Numéro d'arrêt : 138734
Numéro NOR : CETATEXT000007903924 ?
Identifiant URN:LEX : urn:lex;fr;conseil.etat;arret;1995-07-05;138734 ?

Analyses :

PROCEDURE - POUVOIRS ET DEVOIRS DU JUGE - QUESTIONS GENERALES - JONCTION DES POURVOIS - Conséquences - Jonction ne donnant pas qualité pour relever appel du jugement en tant qu'il statue sur un litige où l'appelant n'était pas partie.

54-07-01-01, 54-08-01-01-02 Jonction par le tribunal administratif d'instances dirigées contre une délibération du conseil municipal approuvant un plan d'aménagement de zone, contre une autre délibération et contre un arrêté du maire délivrant un permis de construire.

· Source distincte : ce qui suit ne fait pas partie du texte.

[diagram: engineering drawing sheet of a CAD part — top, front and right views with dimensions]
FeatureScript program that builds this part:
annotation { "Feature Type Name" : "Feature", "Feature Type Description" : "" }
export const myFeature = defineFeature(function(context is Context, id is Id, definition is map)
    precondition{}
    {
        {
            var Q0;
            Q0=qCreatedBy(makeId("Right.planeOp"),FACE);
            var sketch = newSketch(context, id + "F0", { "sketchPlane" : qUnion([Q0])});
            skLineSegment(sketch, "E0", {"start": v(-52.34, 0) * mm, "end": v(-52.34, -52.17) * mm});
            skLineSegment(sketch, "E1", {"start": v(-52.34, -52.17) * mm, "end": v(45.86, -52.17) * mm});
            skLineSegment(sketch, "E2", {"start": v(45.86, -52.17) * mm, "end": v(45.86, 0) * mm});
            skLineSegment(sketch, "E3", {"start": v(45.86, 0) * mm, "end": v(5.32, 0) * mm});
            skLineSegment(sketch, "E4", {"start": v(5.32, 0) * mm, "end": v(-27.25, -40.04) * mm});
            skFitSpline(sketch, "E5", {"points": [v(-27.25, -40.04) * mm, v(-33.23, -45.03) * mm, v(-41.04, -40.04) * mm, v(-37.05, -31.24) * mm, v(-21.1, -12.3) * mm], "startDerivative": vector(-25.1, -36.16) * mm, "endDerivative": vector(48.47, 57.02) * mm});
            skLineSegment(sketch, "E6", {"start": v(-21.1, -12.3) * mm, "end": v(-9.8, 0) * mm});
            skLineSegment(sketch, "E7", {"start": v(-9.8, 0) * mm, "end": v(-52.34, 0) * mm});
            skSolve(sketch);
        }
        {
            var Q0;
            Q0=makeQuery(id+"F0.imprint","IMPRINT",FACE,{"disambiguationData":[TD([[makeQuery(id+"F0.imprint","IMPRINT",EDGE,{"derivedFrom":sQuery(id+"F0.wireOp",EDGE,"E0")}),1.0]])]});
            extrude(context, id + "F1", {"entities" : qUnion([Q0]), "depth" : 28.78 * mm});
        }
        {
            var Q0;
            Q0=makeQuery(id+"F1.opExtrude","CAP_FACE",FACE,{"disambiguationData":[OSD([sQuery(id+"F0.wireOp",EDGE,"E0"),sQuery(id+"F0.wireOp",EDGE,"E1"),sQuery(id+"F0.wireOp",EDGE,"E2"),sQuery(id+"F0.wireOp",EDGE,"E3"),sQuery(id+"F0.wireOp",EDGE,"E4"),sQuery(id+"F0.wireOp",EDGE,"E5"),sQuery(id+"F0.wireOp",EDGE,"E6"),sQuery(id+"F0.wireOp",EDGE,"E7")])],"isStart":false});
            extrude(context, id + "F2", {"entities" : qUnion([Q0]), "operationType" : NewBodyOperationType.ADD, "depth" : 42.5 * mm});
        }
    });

Une personne qui n'a pas été partie à l'instance relative à la délibération approuvant le plan d'aménagement de zone n'a pas qualité pour faire appel du jugement en tant que le tribunal s'est prononcé sur l'approbation du plan d'aménagement de zone, même si elle a été appelée en cause dans les instances jointes dirigées contre l'autre délibération et contre le permis de construire.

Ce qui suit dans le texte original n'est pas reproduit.